Verlagerung des Betriebshofs Heidelberg

Bezirksbeiräte lehnen den Umzug ab

Keine Mehrheit für eine Verlagerung an den Großen Ochsenkopf - Ist überhaupt einer der beiden Standorte zukunftsfähig?

18.01.2018 UPDATE: 19.01.2018 06:00 Uhr 3 Minuten, 3 Sekunden

Nur wenige hundert Meter Luftlinie trennen die beiden möglichen Standorte für den RNV-Betriebshof: den alten (links vom großen Backsteingebäude des Landfriedkomplexes) und den neuen, die Wiese am Großen Ochsenkopf (Grünfläche am linken Bildrand). Foto: Kay Sommer

Von Timo Teufert

Heidelberg. Der Betriebshof der Rhein-Neckar-Verkehr GmbH (RNV) in der Bergheimer Straße soll nicht - wie von der Verwaltung vorgeschlagen - verlagert werden: Die Bezirksbeiräte von Bergheim und Wieblingen haben sich nach dreistündiger, intensiver und sachlicher Diskussion gegen den Neubau des Depots auf der Wiese am Großen Ochsenkopf ausgesprochen.

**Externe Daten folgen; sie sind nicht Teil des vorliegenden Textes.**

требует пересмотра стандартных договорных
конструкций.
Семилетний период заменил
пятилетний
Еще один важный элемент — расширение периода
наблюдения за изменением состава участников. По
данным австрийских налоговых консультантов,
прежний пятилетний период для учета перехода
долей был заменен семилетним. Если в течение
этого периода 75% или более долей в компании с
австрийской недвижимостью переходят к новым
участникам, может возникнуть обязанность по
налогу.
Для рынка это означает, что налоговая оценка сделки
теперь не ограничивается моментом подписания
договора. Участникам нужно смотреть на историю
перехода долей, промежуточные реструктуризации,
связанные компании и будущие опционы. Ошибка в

Diese soll zudem - geht es nach den Bezirksbeiräten - im Flächennutzungsplan dauerhaft als Grünfläche festgeschrieben werden. Bislang ist das Areal als Gewerbegebiet ausgewiesen. Am Mittwoch, 31. Januar, diskutieren die Stadträte im Stadtentwicklungs- und Verkehrsausschuss über das Thema.

In der Sitzung stellte Gunnar Straßburger, neuer Leiter des Bereiches Infrastruktur bei der RNV, noch einmal die Planungen für beide Standorte vor: Während an der Bergheimer Straße Busse und Straßenbahnen an einem gemeinsamen Standort untergebracht sind, müssten sie beim Großen Ochsenkopf getrennt werden: Die Straßenbahnen würden in einem Depot auf der heutigen Grünfläche zwischen Gneisenaustraße im Osten, Heidelberg International School im Westen, der B 37 im Norden und der Bahnlinie im Süden abgestellt, für die Busse müsste eine neue Abstellanlage am Wieblinger Weg - östlich des Hornbach-Baumarktes - gebaut werden.

Für die Straßenbahnen ist an beiden Standorten eine Kapazitätserweiterung von rund 20 Prozent vorgesehen: Die RNV will künftig nur noch längere Bahnen beschaffen - derzeit sind es 16 Fahrzeuge der 40-Meter-Klasse, zukünftig sollen es 29 sein. Zudem ist ein Puffer etwa für zusätzliche Bahnen eingebaut, falls die Strecke durch das Neuenheimer Feld doch kommen sollte. Nicht ausreichen würde der Platz aber, wenn der Takt in Heidelberg auf fünf Minuten verdichtet oder eine Strecke ins Patrick Henry Village gebaut würde.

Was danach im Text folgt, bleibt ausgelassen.